Ending the partial government shutdown affects federal workers in many ways, apart from returning to work those who have been furloughed. Following are answers to some key questions about the impact.
The shutdown divided employees into several main categories regarding their pay:
“Exempt” employees work in functions that were not affected by the shutdown, typically because those operations are self-funding or have multi-year budgets. Those employees, most numerously in the U.S. Postal Service, have been receiving regular pay and benefits.
“Excepted” employees were kept on the job because of the nature of their work — for example, positions related to national security or public health or safety. They have been in duty status, but unpaid —although those working at the Defense Department have been paid, under the Pay Our Military Act, which passed soon after the shutdown started Oct. 1. All excepted employees have been guaranteed all along that they would receive back pay for their unpaid working time, but that couldn’t happen until government funding is restored.
“Furloughed” employees also have been unpaid during the shutdown but they were kept off the job and there has been no guarantee they would receive back pay for that time. The retroactive pay provision is needed for them.
Q. When will employees get the back pay?
A. That’s uncertain; the bill calls for distributing the back pay “as soon as practicable.” Employees might do well to brace themselves to wait. Sorting all this out could be a nightmare for payroll administrators.
Agencies use different payroll providers, which make payments on differing days of the week. Those providers typically need about four days to prepare a change. That seemingly would rule out agencies where a pay distribution is being made on Thursday; employees of those agencies likely would have to wait until the payout two weeks later.
The largest payroll provider, the Defense Finance and Accounting Service, will make its next distribution Oct. 25, while employees of a number of other agencies will next be paid Oct. 29.
Another complication is that payouts cover differing two-week pay cycles. The most commonly used biweekly period ends Saturday.
Q. What’s happening with health insurance coverage?
A. During the shutdown, coverage under the Federal Employees Health Benefits Program has continued, even if neither the government nor the enrollee was able to pay the premiums. Any unpaid enrollee share of premiums accumulates and is “withheld from pay upon return to pay status,” according to the Office of Personnel Management.
Q. Will the shutdown have an impact on future retirement benefits for current employees?
A. Retirement benefits are based on the employee’s years of service and highest three consecutive salary years. Neither is affected unless the employee is in non-pay status for more than six months in a calendar year.
Q. What about the Thrift Savings Plan?
A. The TSP’s government securities fund has been used as a bridge in the debt ceiling crisis; the government effectively took that debt off its books by no longer issuing the special securities that make up the fund. After the debt limit is raised, those securities are reconstructed.
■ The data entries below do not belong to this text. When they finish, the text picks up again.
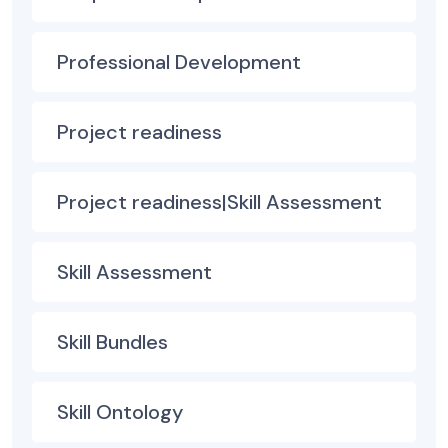
Professional Development
Project readiness
Project readiness|Skill Assessment
Skill Assessment
Skill Bundles
Skill Ontology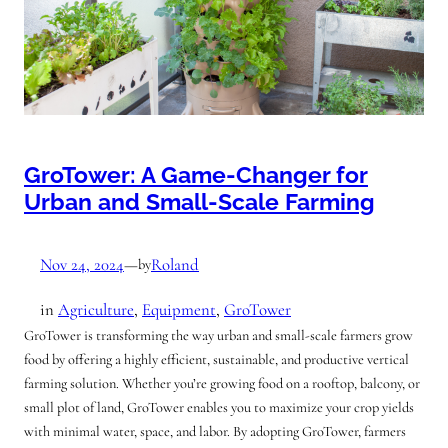
GroTower: A Game-Changer for
Urban and Small-Scale Farming
Nov 24, 2024
—
Roland
by
in
Agriculture
, 
Equipment
, 
GroTower
GroTower is transforming the way urban and small-scale farmers grow
food by offering a highly efficient, sustainable, and productive vertical
farming solution. Whether you’re growing food on a rooftop, balcony, or
small plot of land, GroTower enables you to maximize your crop yields
with minimal water, space, and labor. By adopting GroTower, farmers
There is no impact on a participant due to this “disinvestment.”
Employees who were not on regular pay status during the shutdown also have had their ongoing TSP investments reduced, if they invest on a percentage of salary basis; investments are unchanged for those who invest on a dollar amount basis, if their salary was sufficient. Agency contributions for those in the Federal Employees Retirement System also were reduced — automatic contributions are based on salary actually received, while matching contributions are based on the amount the employee invests.
The missed employee investments and agency contributions will be made up when employees receive back pay but there would be no retroactive makeup of any earnings, TSP spokeswoman Kim Weaver said.
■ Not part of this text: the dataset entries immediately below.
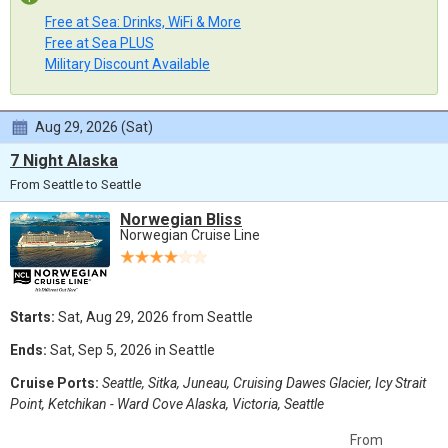
Free at Sea: Drinks, WiFi & More
Free at Sea PLUS
Military Discount Available
Aug 29, 2026 (Sat)
7 Night Alaska
From Seattle to Seattle
Norwegian Bliss
Norwegian Cruise Line
Starts:
Sat, Aug 29, 2026 from Seattle
Ends:
Sat, Sep 5, 2026 in Seattle
Cruise Ports:
Seattle, Sitka, Juneau, Cruising Dawes Glacier, Icy Strait
Point, Ketchikan - Ward Cove Alaska, Victoria, Seattle
From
Q. How about leave benefits?
A. Many furloughed employees crossed 10 days in unpaid, non-duty status for the year during the shutdown. They will not be credited with either annual leave or sick leave they would have earned for the pay period in which that happened.
OPM has been non-committal about that leave being credited after employees get back pay, although the Pentagon has told its employees the leave would be restored.
Days associated with a furlough will not count against an employee’s leave entitlements, including the right to unpaid leave under the Family and Medical Leave Act.
Q. Will employees who have filed for unemployment compensation still get those benefits?
A. According to the Labor Department, “If Congress passes legislation that retroactively provides for the payment of salary, states will generally require repayment of any unemployment benefits received. States will advise affected claimants if benefits are overpaid and if so, provide repayment options.”
Many individuals who have applied likely would not receive benefits for several more weeks, it adds. That’s because many states require individuals to serve a waiting week and most issue payments to eligible individuals within 14-21 days after the claim is approved.